Donald Trump has targeted health care as one of his priorities, telling crowds that if he won, he would immediately repeal and replace Obamacare.
The soonest that can happen is early next year when Congress begins a new session.
Although he's floated ideas like selling insurance across state lines and using health savings accounts, truthfully, nobody knows for sure what proposals we'll see.
We do know 22 million people now have insurance, some through state Medicaid expansion and others through subsidies that help cover premiums.
Those gains, said Harvard health policy professor John McDonough, are at risk.
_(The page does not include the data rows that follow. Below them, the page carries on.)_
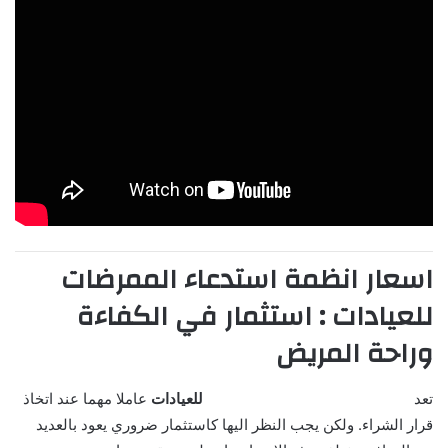
اسعار انظمة استدعاء الممرضات
للعيادات : استثمار في الكفاءة
وراحة المريض
تعد
اسعار انظمة استدعاء الممرضات
للعيادات
عاملا مهما عند اتخاذ
قرار الشراء. ولكن يجب النظر اليها كاستثمار ضروري يعود بالعديد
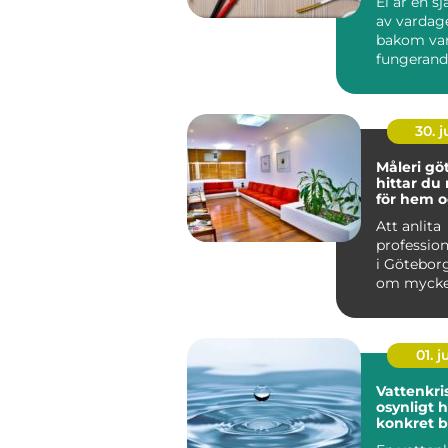
El är en sj
av vardag
bakom var
fungerand
laddstati
ventilation
30. 
Måleri göt
hittar du 
för hem o
Att anlita
profession
i Götebor
om mycke
att bara f
på vägga..
01. 
Vattenkris fr
osynligt ho
konkret 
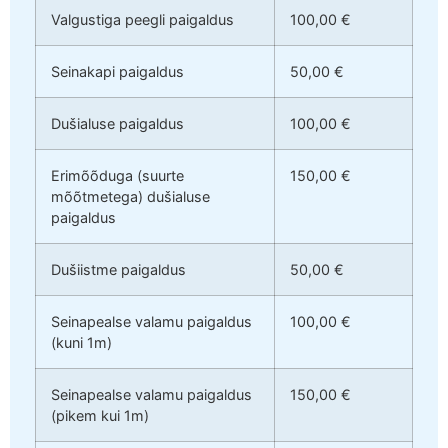
Valgustiga peegli paigaldus
100,00 €
Seinakapi paigaldus
50,00 €
Dušialuse paigaldus
100,00 €
Erimõõduga (suurte
150,00 €
mõõtmetega) dušialuse
paigaldus
Dušiistme paigaldus
50,00 €
Seinapealse valamu paigaldus
100,00 €
(kuni 1m)
Seinapealse valamu paigaldus
150,00 €
(pikem kui 1m)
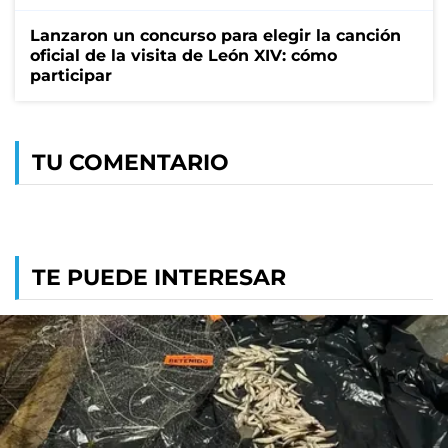
Lanzaron un concurso para elegir la canción
oficial de la visita de León XIV: cómo
participar
TU COMENTARIO
TE PUEDE INTERESAR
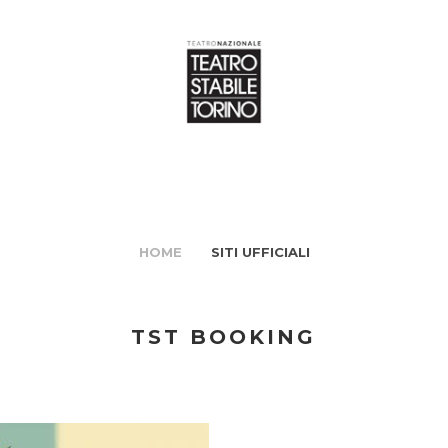
HOME
SITI UFFICIALI
TST BOOKING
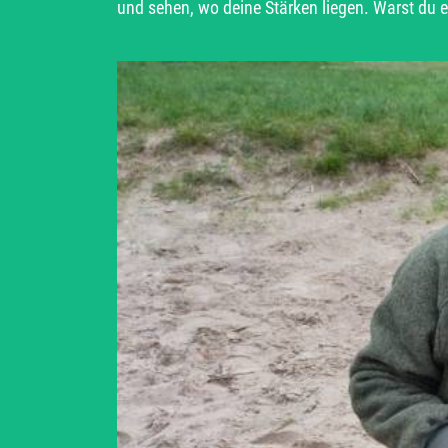
und sehen, wo deine Stärken liegen. Warst du e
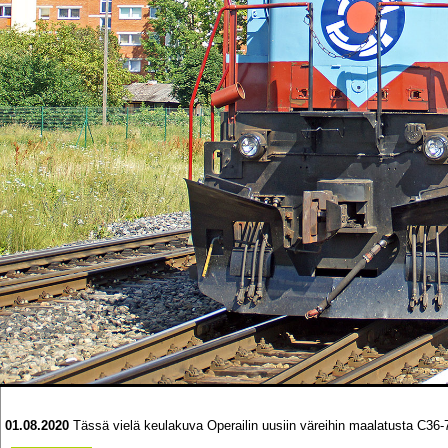
01.08.2020
Tässä vielä keulakuva Operailin uusiin väreihin maalatusta C36-7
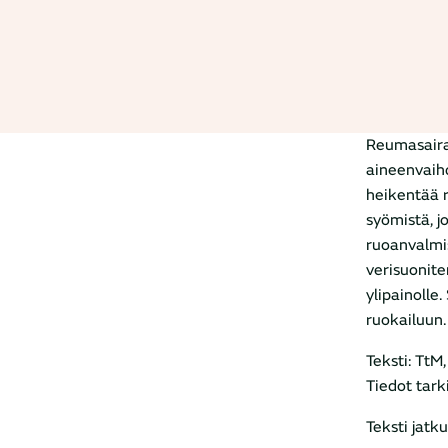
Reumasairau
aineenvaihd
heikentää r
syömistä, j
ruoanvalmi
verisuonite
ylipainolle
ruokailuun.
Teksti: TtM
Tiedot tar
Teksti jatk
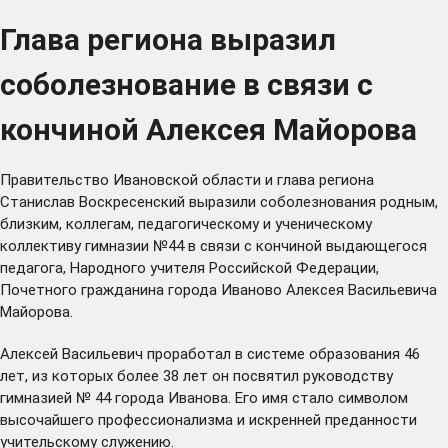
Глава региона выразил
соболезнование в связи с
кончиной Алексея Майорова
Правительство Ивановской области и глава региона
Станислав Воскресенский выразили соболезнования родным,
близким, коллегам, педагогическому и ученическому
коллективу гимназии №44 в связи с кончиной выдающегося
педагога, Народного учителя Российской Федерации,
Почетного гражданина города Иваново Алексея Васильевича
Майорова.
Алексей Васильевич проработал в системе образования 46
лет, из которых более 38 лет он посвятил руководству
гимназией № 44 города Иванова. Его имя стало символом
высочайшего профессионализма и искренней преданности
учительскому служению.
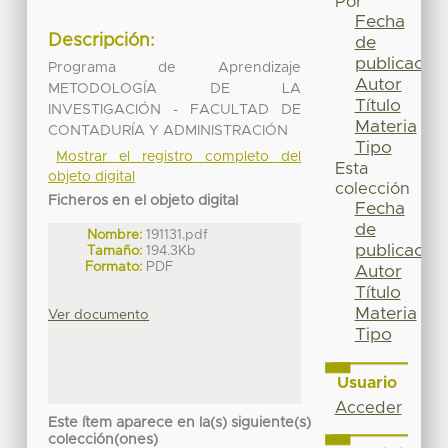
Por
Fecha
Descripción:
de
publicación
Programa de Aprendizaje
Autor
METODOLOGÍA DE LA
Título
INVESTIGACIÓN - FACULTAD DE
Materia
CONTADURÍA Y ADMINISTRACIÓN
Tipo
Mostrar el registro completo del
Esta
objeto digital
colección
Ficheros en el objeto digital
Fecha
de
Nombre:
191131.pdf
publicación
Tamaño:
194.3Kb
Formato:
PDF
Autor
Título
Materia
Ver documento
Tipo
Usuario
Acceder
Este ítem aparece en la(s) siguiente(s)
colección(ones)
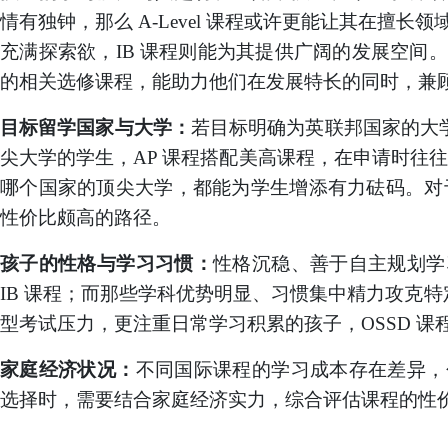
情有独钟，那么
A-Level 课程或许更能让其在擅
充满探索欲，IB 课程则能为其提供广阔的发展空间
的相关选修课程，能助力他们在发展特长的同时，兼
目标留学国家与大学：
若目标明确为英联邦国家的大
尖大学的学生，AP 课程搭配美高课程，在申请时往往
哪个国家的顶尖大学，都能为学生增添有力砝码。对于
性价比颇高的路径。
孩子的性格与学习习惯：
性格沉稳、善于自主规划学
IB 课程；而那些学科优势明显、习惯集中精力攻克特定
型考试压力，更注重日常学习积累的孩子，OSSD 
家庭经济状况：
不同国际课程的学习成本存在差异，
选择时，需要结合家庭经济实力，综合评估课程的性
"There are so many people for whom coverage meant the difference between life and death," he said.
GOP lawmakers have introduced their own reforms over the years. They've proposed barring some people who today qualify for Medicaid, offering less generous insurance subsidies and making it harder again for people with pre-existing conditions to get insured.
James Capretta is with the right-leaning American Enterprise Institute. He didn't back Trump in the election.
Capretta expects lawmakers to come up with some kind of replacement instead of just repealing it.
"I don't think they are going to do that. I think they would have a very hard time politically doing that. And I think there's a lot of Republicans who would oppose doing that," he said.
Capretta is fairly certain whatever shape the replacement takes, it will mean some people will lose what they have today.
An important question is whether members of Congress have the stomach to do something they rarely, if ever, do — take benefits away from their constituents.